If you're checking out Professor Marston and the Wonder Women looking for a fun little film about the creation of comic book icon Wonder Woman, you may be in for a surprise in the Rated R biopic. The famous Amazonian Warrior Princess does play a part in the project, but this story puts the focus on the relationship between the trio of individuals who created and were the inspiration for the first lady of the Justice League. Luke Evans, Rebecca Hall and Bella Heathcote star as the three people in a committed relationship, which was deemed sinful and perverted for the time forcing them to stay guarded with their personal lives.
Professor Marston and the Wonder Women covers quite a bit of time starting in the prohibition era up until the 1940s post WWII. At times the film seems to be in a big rush to cram in all the personal details of the trio's unorthodox courtship and lives that followed. There are some interesting details covered with Professor Marston's work outside of the comic books, but other times the pace does seem to drag. Professor Marston and the Wonder Women is a character study that takes its time fleshing out these unique humans rather than a docudrama about the process of creating Wonder Woman and the controversy surrounding the superhero.
Luke Evans plays the Professor Marston and continues to proves he is one of the most underrated actors in Hollywood. He stole the show earlier this year as Gaston in Beauty and the Beast and commands your attention when he's on-screen defending the images in the pages of Wonder Woman that serve as metaphors for his own personal life and beliefs. Marston's lifestyle may not be for everyone, yet you understand there is a deep love in this unusual family situation that is hidden by shame and fear due to the time period and opinions of others.

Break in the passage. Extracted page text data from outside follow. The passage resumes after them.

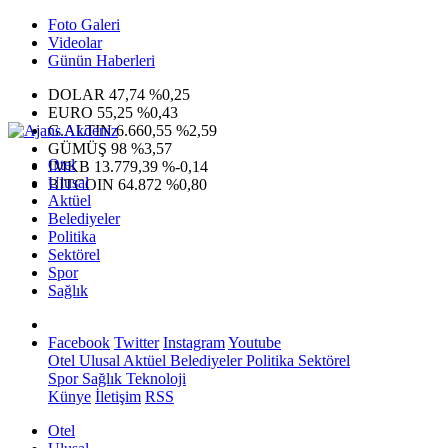
Foto Galeri
Videolar
Günün Haberleri
DOLAR
47,74
%0,25
EURO
55,25
%0,43
G.ALTIN
6.660,55
%2,59
GÜMÜŞ
98
%3,57
Otel
IMKB
13.779,39
%-0,14
Ulusal
BITCOIN
64.872
%0,80
Aktüel
Belediyeler
Politika
Sektörel
Spor
Sağlık
Facebook
Twitter
Instagram
Youtube
Otel
Ulusal
Aktüel
Belediyeler
Politika
Sektörel
Spor
Sağlık
Teknoloji
Künye
İletişim
RSS
Otel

Evans work is solid in Professor Marston and the Wonder Women, but he's not the strongest performer in the film. Rebecca Hall is excellent as Marston's wife Elizabeth who is the emotional core of the project. She's brash, funny, sad, embarrassed and unable at times to cope with her feelings or the scrutiny of her life choices. Hall is the most relatable character realizing this uncanny life Olive and the Professor think they can manage is almost impossible to make work openly without living a lie or putting their family at risk for ridicule. Hall's work is so strong that it overshadows Bella Heathcote's role as Olive who doesn't really deliver the impressive performances that Evans and Hall are able to do.

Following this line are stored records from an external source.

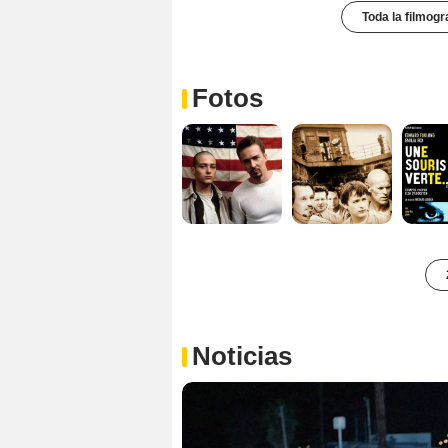
Toda la filmogr
Fotos
Noticias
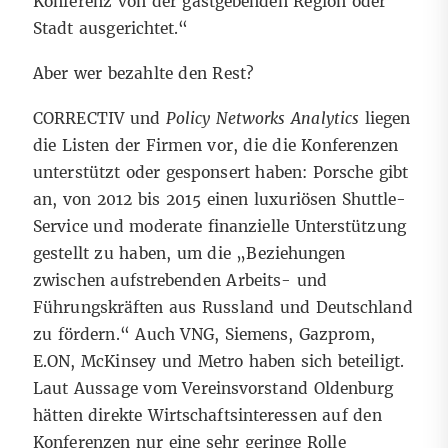
Konferenz von der gastgebenden Region oder
Stadt ausgerichtet.“
Aber wer bezahlte den Rest?
CORRECTIV und
Policy Networks Analytics
liegen
die Listen der Firmen vor, die die Konferenzen
unterstützt oder gesponsert haben: Porsche gibt
an, von 2012 bis 2015 einen luxuriösen Shuttle-
Service und moderate finanzielle Unterstützung
gestellt zu haben, um die „Beziehungen
zwischen aufstrebenden Arbeits- und
Führungskräften aus Russland und Deutschland
zu fördern.“ Auch VNG, Siemens, Gazprom,
E.ON, McKinsey und Metro haben sich beteiligt.
Laut Aussage vom Vereinsvorstand Oldenburg
hätten direkte Wirtschaftsinteressen auf den
Konferenzen nur eine sehr geringe Rolle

One thing is for certain in Professor Marston and the Wonder Women is you will never look at Wonder Woman and her golden lasso the same way again. The film is quite racy at times and does shed a light on the conservative nature of the time and the views concerning non traditional relationships. The acting work of Luke Evans and especially Rebecca Hall are worth the price of admission with an unknown story about three progressive adults that managed to turn their personal life into the greatest female superhero of all time.
Overall, I give Professor Marston and the Wonder Women 3 out of 4 stars.